##### Extracted information

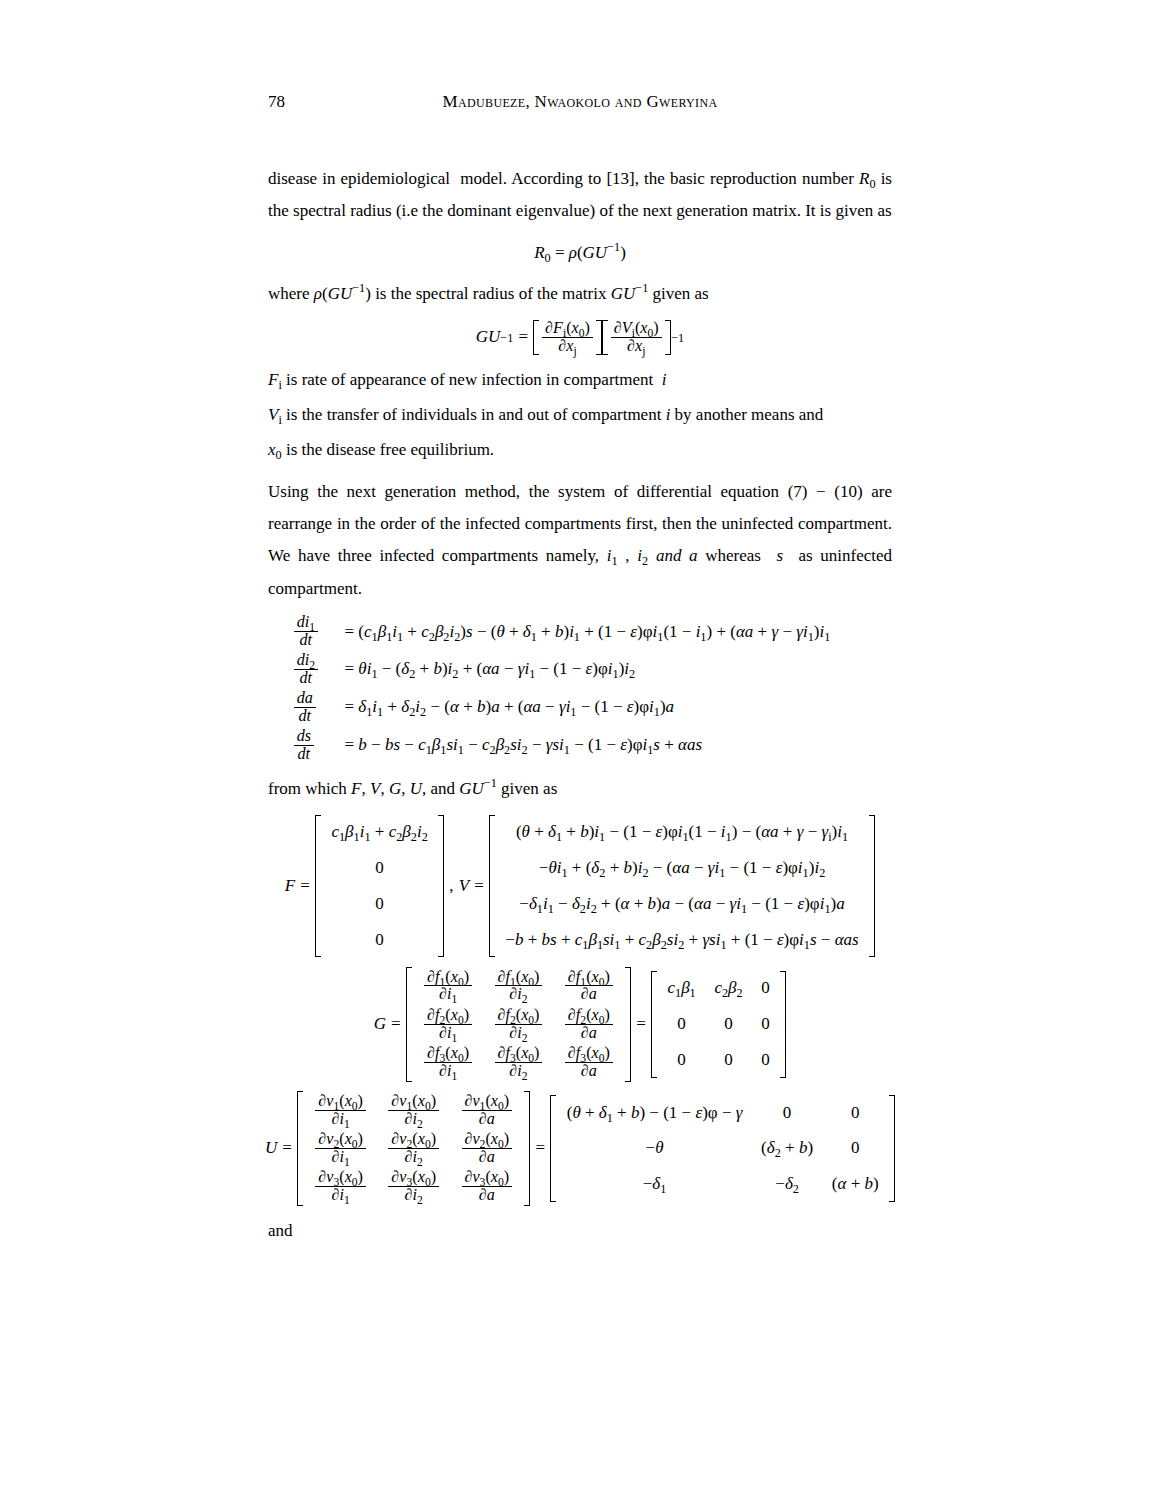78
Madubueze, Nwaokolo and Gweryina
disease in epidemiological model. According to [13], the basic reproduction number R0 is the spectral radius (i.e the dominant eigenvalue) of the next generation matrix. It is given as
R0 = ρ(GU−1)
where ρ(GU−1) is the spectral radius of the matrix GU−1 given as
GU−1= ∂Fi(x0)∂xj ∂Vi(x0)∂xj −1
Fi is rate of appearance of new infection in compartment i
Vi is the transfer of individuals in and out of compartment i by another means and
x0 is the disease free equilibrium.
Using the next generation method, the system of differential equation (7) − (10) are rearrange in the order of the infected compartments first, then the uninfected compartment. We have three infected compartments namely, i1 , i2 and a whereas s as uninfected compartment.
di1 dt = (c1β1i1 + c2β2i2)s − (θ + δ1 + b)i1 + (1 − ε)φi1(1 − i1) + (αa + γ − γi1)i1
di2 dt = θi1 − (δ2 + b)i2 + (αa − γi1 − (1 − ε)φi1)i2
da dt = δ1i1 + δ2i2 − (α + b)a + (αa − γi1 − (1 − ε)φi1)a
ds dt = b − bs − c1β1si1 − c2β2si2 − γsi1 − (1 − ε)φi1s + αas
from which F, V, G, U, and GU−1 given as
F=
| c 1 β 1 i 1 + c 2 β 2 i 2 |
| 0 |
| 0 |
| 0 |
, V=
| ( θ + δ 1 + b ) i 1 − (1 − ε )φ i 1 (1 − i 1 ) − ( αa + γ − γ i ) i 1 |
| − θi 1 + ( δ 2 + b ) i 2 − ( αa − γi 1 − (1 − ε )φ i 1 ) i 2 |
| − δ 1 i 1 − δ 2 i 2 + ( α + b ) a − ( αa − γi 1 − (1 − ε )φ i 1 ) a |
| − b + bs + c 1 β 1 si 1 + c 2 β 2 si 2 + γsi 1 + (1 − ε )φ i 1 s − αas |
G=
| ∂ f 1 ( x 0 ) ∂ i 1 | ∂ f 1 ( x 0 ) ∂ i 2 | ∂ f 1 ( x 0 ) ∂ a |
| ∂ f 2 ( x 0 ) ∂ i 1 | ∂ f 2 ( x 0 ) ∂ i 2 | ∂ f 2 ( x 0 ) ∂ a |
| ∂ f 3 ( x 0 ) ∂ i 1 | ∂ f 3 ( x 0 ) ∂ i 2 | ∂ f 3 ( x 0 ) ∂ a |
=
| c 1 β 1 | c 2 β 2 | 0 |
| 0 | 0 | 0 |
| 0 | 0 | 0 |
U=
| ∂ v 1 ( x 0 ) ∂ i 1 | ∂ v 1 ( x 0 ) ∂ i 2 | ∂ v 1 ( x 0 ) ∂ a |
| ∂ v 2 ( x 0 ) ∂ i 1 | ∂ v 2 ( x 0 ) ∂ i 2 | ∂ v 2 ( x 0 ) ∂ a |
| ∂ v 3 ( x 0 ) ∂ i 1 | ∂ v 3 ( x 0 ) ∂ i 2 | ∂ v 3 ( x 0 ) ∂ a |
=
| ( θ + δ 1 + b ) − (1 − ε )φ − γ | 0 | 0 |
| − θ | ( δ 2 + b ) | 0 |
| − δ 1 | − δ 2 | ( α + b ) |
and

##########

▸ **Work order**: Reproduce every line above exactly, pictures excluded.

▸ **Output below**:
78
Madubueze, Nwaokolo and Gweryina
disease in epidemiological model. According to [13], the basic reproduction number R0 is the spectral radius (i.e the dominant eigenvalue) of the next generation matrix. It is given as
R0 = ρ(GU−1)
where ρ(GU−1) is the spectral radius of the matrix GU−1 given as
GU−1= ∂Fi(x0)∂xj ∂Vi(x0)∂xj −1
Fi is rate of appearance of new infection in compartment i
Vi is the transfer of individuals in and out of compartment i by another means and
x0 is the disease free equilibrium.
Using the next generation method, the system of differential equation (7) − (10) are rearrange in the order of the infected compartments first, then the uninfected compartment. We have three infected compartments namely, i1 , i2 and a whereas s as uninfected compartment.
di1 dt = (c1β1i1 + c2β2i2)s − (θ + δ1 + b)i1 + (1 − ε)φi1(1 − i1) + (αa + γ − γi1)i1
di2 dt = θi1 − (δ2 + b)i2 + (αa − γi1 − (1 − ε)φi1)i2
da dt = δ1i1 + δ2i2 − (α + b)a + (αa − γi1 − (1 − ε)φi1)a
ds dt = b − bs − c1β1si1 − c2β2si2 − γsi1 − (1 − ε)φi1s + αas
from which F, V, G, U, and GU−1 given as
F=
| c 1 β 1 i 1 + c 2 β 2 i 2 |
| 0 |
| 0 |
| 0 |
, V=
| ( θ + δ 1 + b ) i 1 − (1 − ε )φ i 1 (1 − i 1 ) − ( αa + γ − γ i ) i 1 |
| − θi 1 + ( δ 2 + b ) i 2 − ( αa − γi 1 − (1 − ε )φ i 1 ) i 2 |
| − δ 1 i 1 − δ 2 i 2 + ( α + b ) a − ( αa − γi 1 − (1 − ε )φ i 1 ) a |
| − b + bs + c 1 β 1 si 1 + c 2 β 2 si 2 + γsi 1 + (1 − ε )φ i 1 s − αas |
G=
| ∂ f 1 ( x 0 ) ∂ i 1 | ∂ f 1 ( x 0 ) ∂ i 2 | ∂ f 1 ( x 0 ) ∂ a |
| ∂ f 2 ( x 0 ) ∂ i 1 | ∂ f 2 ( x 0 ) ∂ i 2 | ∂ f 2 ( x 0 ) ∂ a |
| ∂ f 3 ( x 0 ) ∂ i 1 | ∂ f 3 ( x 0 ) ∂ i 2 | ∂ f 3 ( x 0 ) ∂ a |
=
| c 1 β 1 | c 2 β 2 | 0 |
| 0 | 0 | 0 |
| 0 | 0 | 0 |
U=
| ∂ v 1 ( x 0 ) ∂ i 1 | ∂ v 1 ( x 0 ) ∂ i 2 | ∂ v 1 ( x 0 ) ∂ a |
| ∂ v 2 ( x 0 ) ∂ i 1 | ∂ v 2 ( x 0 ) ∂ i 2 | ∂ v 2 ( x 0 ) ∂ a |
| ∂ v 3 ( x 0 ) ∂ i 1 | ∂ v 3 ( x 0 ) ∂ i 2 | ∂ v 3 ( x 0 ) ∂ a |
=
| ( θ + δ 1 + b ) − (1 − ε )φ − γ | 0 | 0 |
| − θ | ( δ 2 + b ) | 0 |
| − δ 1 | − δ 2 | ( α + b ) |
and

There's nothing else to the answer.